(Task material)

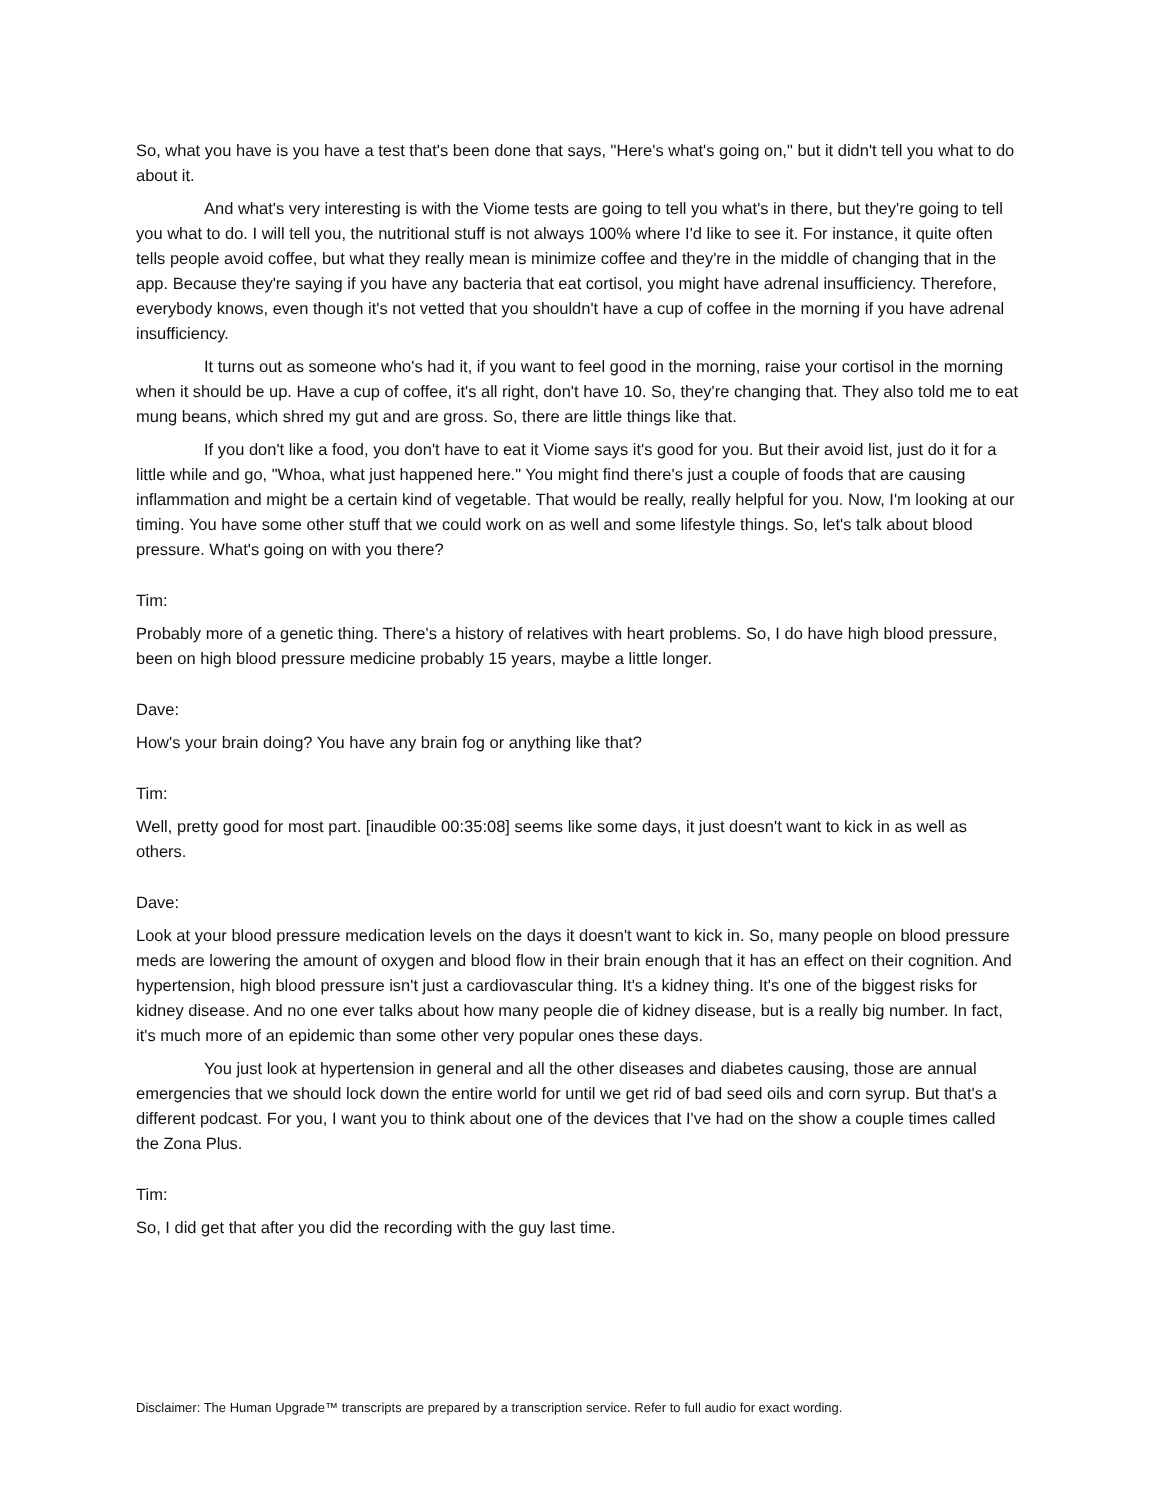So, what you have is you have a test that's been done that says, "Here's what's going on," but it didn't tell you what to do about it.
And what's very interesting is with the Viome tests are going to tell you what's in there, but they're going to tell you what to do. I will tell you, the nutritional stuff is not always 100% where I'd like to see it. For instance, it quite often tells people avoid coffee, but what they really mean is minimize coffee and they're in the middle of changing that in the app. Because they're saying if you have any bacteria that eat cortisol, you might have adrenal insufficiency. Therefore, everybody knows, even though it's not vetted that you shouldn't have a cup of coffee in the morning if you have adrenal insufficiency.
It turns out as someone who's had it, if you want to feel good in the morning, raise your cortisol in the morning when it should be up. Have a cup of coffee, it's all right, don't have 10. So, they're changing that. They also told me to eat mung beans, which shred my gut and are gross. So, there are little things like that.
If you don't like a food, you don't have to eat it Viome says it's good for you. But their avoid list, just do it for a little while and go, "Whoa, what just happened here." You might find there's just a couple of foods that are causing inflammation and might be a certain kind of vegetable. That would be really, really helpful for you. Now, I'm looking at our timing. You have some other stuff that we could work on as well and some lifestyle things. So, let's talk about blood pressure. What's going on with you there?
Tim:
Probably more of a genetic thing. There's a history of relatives with heart problems. So, I do have high blood pressure, been on high blood pressure medicine probably 15 years, maybe a little longer.
Dave:
How's your brain doing? You have any brain fog or anything like that?
Tim:
Well, pretty good for most part. [inaudible 00:35:08] seems like some days, it just doesn't want to kick in as well as others.
Dave:
Look at your blood pressure medication levels on the days it doesn't want to kick in. So, many people on blood pressure meds are lowering the amount of oxygen and blood flow in their brain enough that it has an effect on their cognition. And hypertension, high blood pressure isn't just a cardiovascular thing. It's a kidney thing. It's one of the biggest risks for kidney disease. And no one ever talks about how many people die of kidney disease, but is a really big number. In fact, it's much more of an epidemic than some other very popular ones these days.
You just look at hypertension in general and all the other diseases and diabetes causing, those are annual emergencies that we should lock down the entire world for until we get rid of bad seed oils and corn syrup. But that's a different podcast. For you, I want you to think about one of the devices that I've had on the show a couple times called the Zona Plus.
Tim:
So, I did get that after you did the recording with the guy last time.
Disclaimer: The Human Upgrade™ transcripts are prepared by a transcription service. Refer to full audio for exact wording.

(End Task material)

▸ Assigned task: Reproduce each line of the entries in which the word "stuff" is found.

▸ Exercise solution:
And what's very interesting is with the Viome tests are going to tell you what's in there, but they're going to tell you what to do. I will tell you, the nutritional stuff is not always 100% where I'd like to see it. For instance, it quite often tells people avoid coffee, but what they really mean is minimize coffee and they're in the middle of changing that in the app. Because they're saying if you have any bacteria that eat cortisol, you might have adrenal insufficiency. Therefore, everybody knows, even though it's not vetted that you shouldn't have a cup of coffee in the morning if you have adrenal insufficiency.
If you don't like a food, you don't have to eat it Viome says it's good for you. But their avoid list, just do it for a little while and go, "Whoa, what just happened here." You might find there's just a couple of foods that are causing inflammation and might be a certain kind of vegetable. That would be really, really helpful for you. Now, I'm looking at our timing. You have some other stuff that we could work on as well and some lifestyle things. So, let's talk about blood pressure. What's going on with you there?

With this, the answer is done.